# PR #25391 完整报告

- 仓库：`sgl-project/sglang`
- 标题：Support DeepSeek V4 DeepEP Waterfill
- 合并时间：2026-05-26 12:04
- 原文链接：http://prhub.com.cn/sgl-project/sglang/pull/25391

---

# 执行摘要

- 一句话：DeepSeek V4 整合 DeepEP Waterfill 负载均衡
- 推荐动作：值得精读。本 PR 展示了如何将 DeepEP Waterfill 负载均衡集成到 DeepSeek V4 的 HashTopK 路由中，设计上保持了 shared-expert fusion 并扩展了 balancer 接口，对其他 MoE 模型的类似集成有参考价值。

# 功能与动机

DeepEP Waterfill 通过将共享专家负载均衡到最空闲的 EP rank 上，可以减少通信瓶颈并提升吞吐。DeepSeek V4 原有的 shared-expert fusion 因 clamp 差异被禁用，但 Waterfill 需要保持 fusion 以利用共享专家分发。为此需要适配 DeepSeek V4 的 HashTopK 路由逻辑和 expert distribution 记录。

# 实现拆解

1. **HashTopK 增加 Waterfill 支持 **(`python/sglang/srt/layers/moe/hash_topk.py`): 在 `__init__` 中根据 `num_fused_shared_experts > 0` 和 `enable_deepep_waterfill` 标志设置 `enable_deepep_waterfill`，并保留 balancer 属性；在 `forward` 和 `empty_topk_output` 末尾调用 `_apply_deepep_waterfill` 方法，通过 `DeepEPWaterfillBalancer.expand_topk` 将共享专家追加到 topk 输出中。
2. **DeepSeek V4 保留 shared-expert fusion**(`python/sglang/srt/models/deepseek_v4.py`): 在 `determine_num_fused_shared_experts` 中，当 `enable_deepep_waterfill` 为 True 且 `n_shared_experts==1` 时，不禁用 fusion，而是保留 `num_fused_shared_experts = 1`，使 shared expert 可通过路由参与 Waterfill 均衡。

- - - -

## [你要做的]
1 > 根据上面的报告，DeepSeek V4 原有的 shared-expert fusion 当初为什么被禁用？
2 > 接着上面的报告往下写，从"实现拆解"的第 2 点之后继续。

## [提供的条目]
- - - -

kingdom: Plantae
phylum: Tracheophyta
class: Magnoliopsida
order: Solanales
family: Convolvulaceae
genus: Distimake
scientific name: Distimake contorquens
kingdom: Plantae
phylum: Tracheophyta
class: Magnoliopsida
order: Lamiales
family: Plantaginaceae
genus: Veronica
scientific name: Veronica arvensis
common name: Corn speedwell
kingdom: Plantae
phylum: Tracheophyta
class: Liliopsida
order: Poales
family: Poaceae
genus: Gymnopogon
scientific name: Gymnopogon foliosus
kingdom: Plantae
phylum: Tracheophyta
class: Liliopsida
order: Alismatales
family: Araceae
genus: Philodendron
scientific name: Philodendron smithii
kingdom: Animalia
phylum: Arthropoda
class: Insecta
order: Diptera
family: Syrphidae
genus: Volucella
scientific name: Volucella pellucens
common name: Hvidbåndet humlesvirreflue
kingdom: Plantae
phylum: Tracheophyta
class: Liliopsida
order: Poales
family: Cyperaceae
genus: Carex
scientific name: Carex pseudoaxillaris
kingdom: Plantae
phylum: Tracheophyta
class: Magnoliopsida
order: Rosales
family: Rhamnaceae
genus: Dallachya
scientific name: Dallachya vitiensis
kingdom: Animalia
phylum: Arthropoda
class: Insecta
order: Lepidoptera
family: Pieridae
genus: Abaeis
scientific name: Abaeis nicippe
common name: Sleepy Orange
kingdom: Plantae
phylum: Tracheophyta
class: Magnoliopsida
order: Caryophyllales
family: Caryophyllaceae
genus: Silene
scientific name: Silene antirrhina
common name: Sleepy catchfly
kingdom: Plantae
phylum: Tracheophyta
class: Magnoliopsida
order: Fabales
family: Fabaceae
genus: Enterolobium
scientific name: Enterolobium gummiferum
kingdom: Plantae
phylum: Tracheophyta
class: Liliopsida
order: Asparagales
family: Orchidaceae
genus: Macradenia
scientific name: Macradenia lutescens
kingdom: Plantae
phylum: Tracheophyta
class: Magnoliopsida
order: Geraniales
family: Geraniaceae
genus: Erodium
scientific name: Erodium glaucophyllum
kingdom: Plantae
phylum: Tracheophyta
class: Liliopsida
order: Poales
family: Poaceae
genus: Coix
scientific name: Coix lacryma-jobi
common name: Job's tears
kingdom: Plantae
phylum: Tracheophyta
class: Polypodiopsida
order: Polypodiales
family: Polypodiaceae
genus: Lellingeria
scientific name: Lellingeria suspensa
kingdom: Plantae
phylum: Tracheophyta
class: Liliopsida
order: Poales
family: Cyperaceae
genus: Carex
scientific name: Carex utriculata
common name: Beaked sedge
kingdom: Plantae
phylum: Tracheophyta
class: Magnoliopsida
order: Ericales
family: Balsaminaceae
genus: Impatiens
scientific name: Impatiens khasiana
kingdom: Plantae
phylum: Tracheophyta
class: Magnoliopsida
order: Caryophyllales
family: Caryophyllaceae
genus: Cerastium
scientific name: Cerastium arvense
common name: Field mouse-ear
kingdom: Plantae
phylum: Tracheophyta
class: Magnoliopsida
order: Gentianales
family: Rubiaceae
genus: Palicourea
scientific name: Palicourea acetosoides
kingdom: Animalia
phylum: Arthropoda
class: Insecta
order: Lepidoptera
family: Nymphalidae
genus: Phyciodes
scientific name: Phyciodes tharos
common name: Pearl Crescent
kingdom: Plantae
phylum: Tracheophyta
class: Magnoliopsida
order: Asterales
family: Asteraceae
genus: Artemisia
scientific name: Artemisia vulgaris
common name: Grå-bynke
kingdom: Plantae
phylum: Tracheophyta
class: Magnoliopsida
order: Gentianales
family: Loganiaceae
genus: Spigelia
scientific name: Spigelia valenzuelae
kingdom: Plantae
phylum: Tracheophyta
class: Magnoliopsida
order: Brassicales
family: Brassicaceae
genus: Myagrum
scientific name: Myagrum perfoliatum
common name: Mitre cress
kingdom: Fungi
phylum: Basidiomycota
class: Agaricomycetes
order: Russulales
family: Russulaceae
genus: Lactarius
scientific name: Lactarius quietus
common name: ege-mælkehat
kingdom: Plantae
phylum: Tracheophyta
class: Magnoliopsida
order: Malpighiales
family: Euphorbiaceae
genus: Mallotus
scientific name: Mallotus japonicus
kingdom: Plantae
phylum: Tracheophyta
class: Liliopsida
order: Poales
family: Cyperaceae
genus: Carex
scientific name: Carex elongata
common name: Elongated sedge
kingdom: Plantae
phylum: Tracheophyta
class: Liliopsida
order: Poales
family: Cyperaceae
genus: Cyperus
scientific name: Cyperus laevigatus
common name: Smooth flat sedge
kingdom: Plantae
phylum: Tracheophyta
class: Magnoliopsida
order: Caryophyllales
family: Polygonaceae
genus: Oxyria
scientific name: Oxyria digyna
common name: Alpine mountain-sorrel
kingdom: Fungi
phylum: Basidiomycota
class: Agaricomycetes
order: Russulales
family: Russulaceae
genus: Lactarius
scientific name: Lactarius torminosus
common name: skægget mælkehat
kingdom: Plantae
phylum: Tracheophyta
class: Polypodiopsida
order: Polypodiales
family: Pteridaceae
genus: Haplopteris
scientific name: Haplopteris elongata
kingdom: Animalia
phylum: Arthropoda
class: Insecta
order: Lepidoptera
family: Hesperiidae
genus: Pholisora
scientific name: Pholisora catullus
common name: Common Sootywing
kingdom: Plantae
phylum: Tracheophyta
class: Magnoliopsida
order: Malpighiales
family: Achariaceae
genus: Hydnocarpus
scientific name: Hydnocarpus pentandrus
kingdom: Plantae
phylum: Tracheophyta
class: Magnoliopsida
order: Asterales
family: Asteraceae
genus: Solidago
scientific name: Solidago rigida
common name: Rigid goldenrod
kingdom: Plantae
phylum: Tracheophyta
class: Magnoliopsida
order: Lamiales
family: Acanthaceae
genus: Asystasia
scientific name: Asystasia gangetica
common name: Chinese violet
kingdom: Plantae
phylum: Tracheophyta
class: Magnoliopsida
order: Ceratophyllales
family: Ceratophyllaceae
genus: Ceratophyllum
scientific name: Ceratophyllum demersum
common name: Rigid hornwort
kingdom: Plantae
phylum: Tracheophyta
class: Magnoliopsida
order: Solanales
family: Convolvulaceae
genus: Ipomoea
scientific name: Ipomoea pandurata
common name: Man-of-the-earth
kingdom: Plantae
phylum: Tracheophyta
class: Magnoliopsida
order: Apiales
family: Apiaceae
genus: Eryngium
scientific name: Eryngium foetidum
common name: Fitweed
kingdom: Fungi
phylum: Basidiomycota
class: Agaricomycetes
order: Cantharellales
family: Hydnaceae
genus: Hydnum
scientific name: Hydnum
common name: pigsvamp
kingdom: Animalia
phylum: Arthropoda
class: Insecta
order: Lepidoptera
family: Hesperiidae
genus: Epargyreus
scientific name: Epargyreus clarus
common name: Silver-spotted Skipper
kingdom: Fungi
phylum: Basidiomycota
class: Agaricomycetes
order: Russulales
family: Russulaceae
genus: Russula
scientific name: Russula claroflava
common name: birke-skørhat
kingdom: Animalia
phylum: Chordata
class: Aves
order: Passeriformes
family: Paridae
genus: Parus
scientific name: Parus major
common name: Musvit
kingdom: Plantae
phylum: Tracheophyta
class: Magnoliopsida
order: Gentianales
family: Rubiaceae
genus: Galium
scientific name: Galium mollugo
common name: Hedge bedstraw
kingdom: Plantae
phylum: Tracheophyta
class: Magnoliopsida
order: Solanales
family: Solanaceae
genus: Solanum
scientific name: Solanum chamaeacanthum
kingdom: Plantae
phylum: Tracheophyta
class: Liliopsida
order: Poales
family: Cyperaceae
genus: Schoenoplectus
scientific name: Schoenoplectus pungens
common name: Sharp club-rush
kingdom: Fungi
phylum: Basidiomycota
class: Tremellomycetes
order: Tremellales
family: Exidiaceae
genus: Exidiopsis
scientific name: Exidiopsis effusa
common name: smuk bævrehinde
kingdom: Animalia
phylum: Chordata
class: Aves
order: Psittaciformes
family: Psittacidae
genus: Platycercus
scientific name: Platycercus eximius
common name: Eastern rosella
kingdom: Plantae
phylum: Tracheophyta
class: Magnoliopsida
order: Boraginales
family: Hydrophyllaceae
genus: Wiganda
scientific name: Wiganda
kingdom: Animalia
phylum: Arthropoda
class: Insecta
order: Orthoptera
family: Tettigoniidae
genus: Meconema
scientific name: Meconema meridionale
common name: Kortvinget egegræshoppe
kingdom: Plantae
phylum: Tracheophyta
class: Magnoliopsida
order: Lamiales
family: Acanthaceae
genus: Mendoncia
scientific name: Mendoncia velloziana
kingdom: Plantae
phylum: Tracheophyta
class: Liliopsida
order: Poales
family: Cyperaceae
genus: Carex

- - - -

## [回答]
1 > 因为 clamp 差异。

2 >
3. **ModelRunner 准备 HashTopK 的 Waterfill**(`python/sglang/srt/model_executor/model_runner.py`): 在 `_prepare_moe_topk` 中新增对 `HashTopK` 实例的识别，统一提取 `routed_scaling_factor`（从 `module.routed_scaling_factor` 或 `module.topk_config.routed_scaling_factor`），并创建 `DeepEPWaterfillBalancer` 分配给模块。
4. **TopK 简化 Waterfill 判定 **(`python/sglang/srt/layers/moe/topk.py`): 移除不必要的 `try-except`，直接使用 `num_fused_shared_experts > 0 and get_global_server_args().enable_deepep_waterfill` 设置标志。

关键文件：
- `python/sglang/srt/layers/moe/hash_topk.py`（模块 MoE 路由；类别 source；类型 dependency-wiring；符号 _apply_deepep_waterfill）: 核心修改：新增 Waterfill 支持，包括初始化、_apply_deepep_waterfill 方法，以及 forward/empty_topk_output 的出口扩展。
- `python/sglang/srt/models/deepseek_v4.py`（模块 DeepSeek V4；类别 source；类型 data-contract）: 决策关键：在 determine_num_fused_shared_experts 中为 Waterfill 保留 shared-expert fusion，打破原有限制。
- `python/sglang/srt/model_executor/model_runner.py`（模块 模型运行；类别 source；类型 data-contract）: 初始化 WaterfillBalancer 的入口，新增对 HashTopK 实例的处理。
- `python/sglang/srt/layers/moe/topk.py`（模块 MoE 路由；类别 source；类型 dependency-wiring）: 简化 Waterfill 判定逻辑，移除 try-except，与 HashTopK 保持一致。

关键符号：_apply_deepep_waterfill, determine_num_fused_shared_experts, _prepare_moe_topk

## 关键源码片段

### `python/sglang/srt/layers/moe/hash_topk.py`

核心修改：新增 Waterfill 支持，包括初始化、_apply_deepep_waterfill 方法，以及 forward/empty_topk_output 的出口扩展。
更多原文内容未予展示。